Fark ettiğiniz gibi bu cümlede iki problemli iki ifade yer alıyor: "Marjinal anlayışlar" ve "bazı paradigmalar". Bilmiyorum, belki benim anlamadığımı siz anlamışsınızdır. Ne işi var bu ifadelerin raporda? Ayrıca –çok önemli olarak- eline bayrak tutuşturulmuş katil ile aynı kareye girebilmek için gayret sarf eden bu anlayış ne münasebetle (hukuk terimleriyle soracak olursak: "Hangi delillere dayanarak") "marjinal anlayış" olarak nitelendiriliyor. Bu münasebetsiz yorumlara raporda yer verilmesi de yeni bir "paradigma"nın ürünü mü yoksa? DDK başkan ve üyelerinin fark etmemiş olabileceğini düşünerek manzarayı bir de ben betimleyeyim: Karşımızdaki manzara, güvenlik güçleriyle ilgili hiç de "marjinal" sayılamayacak bir "paradigma"nın sergilenmesidir.
DDT raporuna ilişkin son olarak bir değerlendirme daha yapmak istiyorum. Anlaşıldığı kadarıyla Cumhurbaşkanı'nın kendisine bağlı DDK'yı çalıştırmaya karar vermesi bir yıl kadar önce (2011 Ocak ayı) Strasbourg'da bir grup gazeteci ile bir araya gelmesinin sonucunca gerçekleşmiş. Bu durumu söz konusu toplantıya katılan bazı gazeteciler özellikle belirttiler.. Doğrusu ben, bu olayın bir "gazetecilik zaferi" olarak sunulmasını da yadırgadım. Düşünün, Cumhurbaşkanı, kendisine bağlı DDK'ya bir rapor hazırlaması yönünde ancak bir yıl önce talimat veriyor... Oysa cinayet 2007'de işlenmiş ve Cumhurbaşkanı yine bu tarihten beni Çankaya'da.
Bilmiyorum ki ne demeli?
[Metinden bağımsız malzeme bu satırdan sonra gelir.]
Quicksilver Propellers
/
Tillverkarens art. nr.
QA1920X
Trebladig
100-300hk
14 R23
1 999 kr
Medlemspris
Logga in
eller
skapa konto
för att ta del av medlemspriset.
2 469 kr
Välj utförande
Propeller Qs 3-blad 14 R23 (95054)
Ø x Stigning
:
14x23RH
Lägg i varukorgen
En iyisi bundan böyle, DDK tarafından araştırılmasını istediğimiz olayları Cumhurbaşkanı'nın gezisine katılan gazetecilere not ettirmek herhalde! Onlar hatırlatsınlar ki, "Yürütme" de harekete geçebilsin...
Bitirmeden şunu da hatırlatayım: DDK üyesi Mehmet Ali Özkılınç'ın (bir meslektaşıyla birlikte) daha önce mülkiye başmüfettişi olarak Mehmet Ocaktan'ın başkanlık ettiği TBMM Hrant Dink Cinayeti Araştırma Komisyonu'na bir rapor sunduğu bilgisi de gözüme çarptı.
Bu rapor önümde olmadığı için hakkında bir şey söyleyemeyeceğim. Ancak bu vesileyle şu hususun altını çizmek isterim: En yakın örneğiyle "Uludere Komisyonu" dolayısıyla da görüyoruz ki, yetkisi son derece sınırlı (TBMM Araştırma Komisyonları ya da DDK örneğinde olduğu gibi) kurullarla ülkenin çok önemli dosyalarının altından kalkabilmek imkansız görünüyor. Ne yapmalı o zaman? Tabii ki her şeyden önce (madem ki "egemenlik kayıtsız şartsız milletindir"!) TBMM'nin Araştırma Komisyonları'nın yetkilerini artırmak gerekiyor. DDK'nin –bir bakıma- eksikliğinden şikayet ettiği yetkileri bu komisyonlara tanımak gerekiyor. Bu yönde bir seçim "kuvvetler ayrılığı" ilkesine filan da aykırı değil, demokrasilerde benzer komisyonların hangi yetkilerle nasıl çalıştığını hatırlayın..Söz konusu "komisyonlar" komisyonluğunu yapamayacak durumdalar ise, bu mahvillerde geçirilen zamana yazık değil mi?